Outside of that though, it’s going well. The MotoGP event, in particular, proved to be exceptional – exceptionally interesting, that is. In substitution for the live MotoGP, 10 of the current competitors played a 6-lap Mugello race in the namesake video game.
Well, the real-world-racers performed roughly as expected – with a lot of crashes and even more almost-crashes. Alex Marquez ended up victorious – beating his brother Marc Marquez, who has been the more successful player in the real world.
Crashing and burning
In a real race, with the number of crashes, Alex would have been the only finisher altogether. The tracker in the game was quite busy keeping track of the many incidents. Fans could also see the racers themselves, and there was plenty of entertainment there as well.

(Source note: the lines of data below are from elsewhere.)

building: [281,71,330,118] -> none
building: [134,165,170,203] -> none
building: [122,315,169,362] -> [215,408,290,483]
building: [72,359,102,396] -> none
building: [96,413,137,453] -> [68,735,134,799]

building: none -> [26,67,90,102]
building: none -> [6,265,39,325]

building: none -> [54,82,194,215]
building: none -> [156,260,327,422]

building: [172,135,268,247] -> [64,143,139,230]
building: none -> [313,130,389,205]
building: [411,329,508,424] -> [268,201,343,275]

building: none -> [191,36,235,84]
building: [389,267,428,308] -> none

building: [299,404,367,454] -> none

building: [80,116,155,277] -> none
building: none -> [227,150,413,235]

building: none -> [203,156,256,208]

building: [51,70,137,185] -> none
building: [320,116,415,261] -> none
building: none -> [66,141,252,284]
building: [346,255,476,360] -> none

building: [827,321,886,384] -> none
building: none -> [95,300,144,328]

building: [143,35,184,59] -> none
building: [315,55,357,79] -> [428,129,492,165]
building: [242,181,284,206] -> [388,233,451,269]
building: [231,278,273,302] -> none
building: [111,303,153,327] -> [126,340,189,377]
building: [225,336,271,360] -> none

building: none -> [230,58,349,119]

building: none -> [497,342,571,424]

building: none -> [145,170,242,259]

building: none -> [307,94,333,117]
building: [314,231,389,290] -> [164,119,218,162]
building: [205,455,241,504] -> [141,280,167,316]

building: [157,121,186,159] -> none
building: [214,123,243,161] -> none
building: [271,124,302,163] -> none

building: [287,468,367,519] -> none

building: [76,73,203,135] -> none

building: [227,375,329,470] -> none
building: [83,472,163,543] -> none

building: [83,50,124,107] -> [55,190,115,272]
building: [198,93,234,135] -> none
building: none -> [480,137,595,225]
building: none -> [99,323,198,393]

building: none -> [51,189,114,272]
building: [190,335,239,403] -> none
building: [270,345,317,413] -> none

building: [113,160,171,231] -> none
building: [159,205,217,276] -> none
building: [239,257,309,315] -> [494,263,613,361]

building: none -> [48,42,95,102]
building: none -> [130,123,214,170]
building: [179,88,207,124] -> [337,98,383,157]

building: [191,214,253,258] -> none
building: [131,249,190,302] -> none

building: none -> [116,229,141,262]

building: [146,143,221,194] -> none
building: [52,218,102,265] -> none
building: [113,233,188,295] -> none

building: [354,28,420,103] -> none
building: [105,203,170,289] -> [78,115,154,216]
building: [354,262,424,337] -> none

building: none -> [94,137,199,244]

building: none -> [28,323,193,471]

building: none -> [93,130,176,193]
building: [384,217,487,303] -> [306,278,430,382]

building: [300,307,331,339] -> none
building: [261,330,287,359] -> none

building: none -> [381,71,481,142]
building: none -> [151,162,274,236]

Given that it was played from people’s offices and living rooms, there were kids running in the back, families going about their business and so on. The event was three parts entertainment and one part serious. It did however, succeeded at showing one thing – that esports are the way to go in the current situation.
The StayAtHomeGP is far from the only event to have taken this course. The Formula 1 that has been moved to virtual online mode already. Unlike the MotoGP, the Formula 1 event didn’t feature just pro racers, but also all sorts of other participants – including Liam Payne, Sir Chris Hoy, and Redeye.
Veloce and Motorsport Games’ Pro Series Esports are on the same track. Even some football teams have branched out into FIFA tournaments to substitute the action their fans are missing out on.
As it is, this is a great way for tournaments and series to keep up fan engagement during this crisis. How long it will last is unknown – that’s why the F1 Virtual Grand Prix for example, is setting one race per week until things are back to normal.